Johanne Jakobian
Ich werde als Marianne Kriegsmann in Rostock geboren und finde drei Geschwister vor; meine Eltern sind Ärzte. 1945 gehen wir auf die Flucht und landen 1948 in Hannover, wo ich 1949 eingeschult werde. Die Klasse besteht aus ca. 50 Mädchen: zu dritt quetschen wir uns in Bänke, die für zwei vorgesehen sind; trotzdem qualifiziert die Lehrerin die Hälfte für eine höhere Schule. Zum Abschied schreibe ich für sie ein Theaterstück, in dem die ganze Klasse auftritt.
Im Gymnasium lerne ich alte Sprachen, finde eine Freundin und bin Klassensprecherin, fühle mich aber nicht wohl und schwänze die Schule, wo ich kann. Pünktlich zu Weihnachten erfahren meine Eltern, meine Versetzung sei – ja, was?

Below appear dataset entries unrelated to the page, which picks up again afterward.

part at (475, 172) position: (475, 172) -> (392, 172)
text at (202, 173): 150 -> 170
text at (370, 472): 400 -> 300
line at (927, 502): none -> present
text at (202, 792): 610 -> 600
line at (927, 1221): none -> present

Weder „gefährdet“ noch „ausgeschlossen“ ist angekreuzt. Sie legen das Blatt beiseite, und ich sitze den Rest der Schulzeit ab wie eine Gefängnisstrafe. Lichtblicke sind Laienspiele in anderen Schulen; die eigene bleibt mir verschlossen.
Ich bewerbe mich vergeblich bei Schauspielschulen, studiere in Kiel Deutsch und Geschichte und plane eine Doktorarbeit über den deutschen Illustriertenroman; leider lehnt der Professor das Thema ab. 1968 lerne ich den Physiker Arthur Jabs kennen, den ich 1970 heirate. Mit seiner Hilfe bekomme ich von der Deutschen Forschungsgemeinschaft ein Stipendium, um den Illustriertenroman zu untersuchen.
Mein Mann arbeitet ein halbes Jahr in die Sowjetunion. Deutsche Medien drucken meine Briefe aus Russland, aber noch denke ich nicht daran, das Schreiben zum Beruf zu machen. 1979 ziehen wir nach Brasilien, wo unser drittes Kind geboren wird und die Geldgier eines Postbeamten die Beförderung meines Illustriertenroman-Manuskripts so verzögert, dass Zerrspiegel. Der deutsche Illustriertenroman 1950-1977 zwar 1981, Deutsche Legenden. Geschichte und Zeitgeschichte im deutschen Illustriertenroman 1945-1977 aber erst 1995 erscheint.
In Brasilien entstehen erste Erzählungen, die ich in die Schublade lege. Meine Kinder pflegen in der Ferienschule mit meiner Hilfe ihre Muttersprache
Wir kommen für 18 Monate nach München. Unsere Kinder (15, 12 und 10) kommen in der Schule zurecht, und ich gehe auf Arbeitssuche. Als Lektorin in einem Buchverlag kann ich mit den Kindern in Deutschland bleiben und veröffentliche 2001 zum ersten Mal eine Erzählung unter dem Namen Johanne Jakobian.
Das Arbeitsklima verschlechtert sich; ich wechsle zu einem Berliner Verlag. Mein Mann kommt wieder nach Deutschland.
Der Berliner Verlag zieht um, die Kinder verlassen uns: Ich habe Zeit, Geschichten zu schreiben, und werde für Literaturpreise nominiert. 2019 erscheint mein letzter Roman Frau Müllers Rache.
Mein Mann stirbt. Ich wohne in München, überarbeite meine Texte und freue mich an vier Enkeln.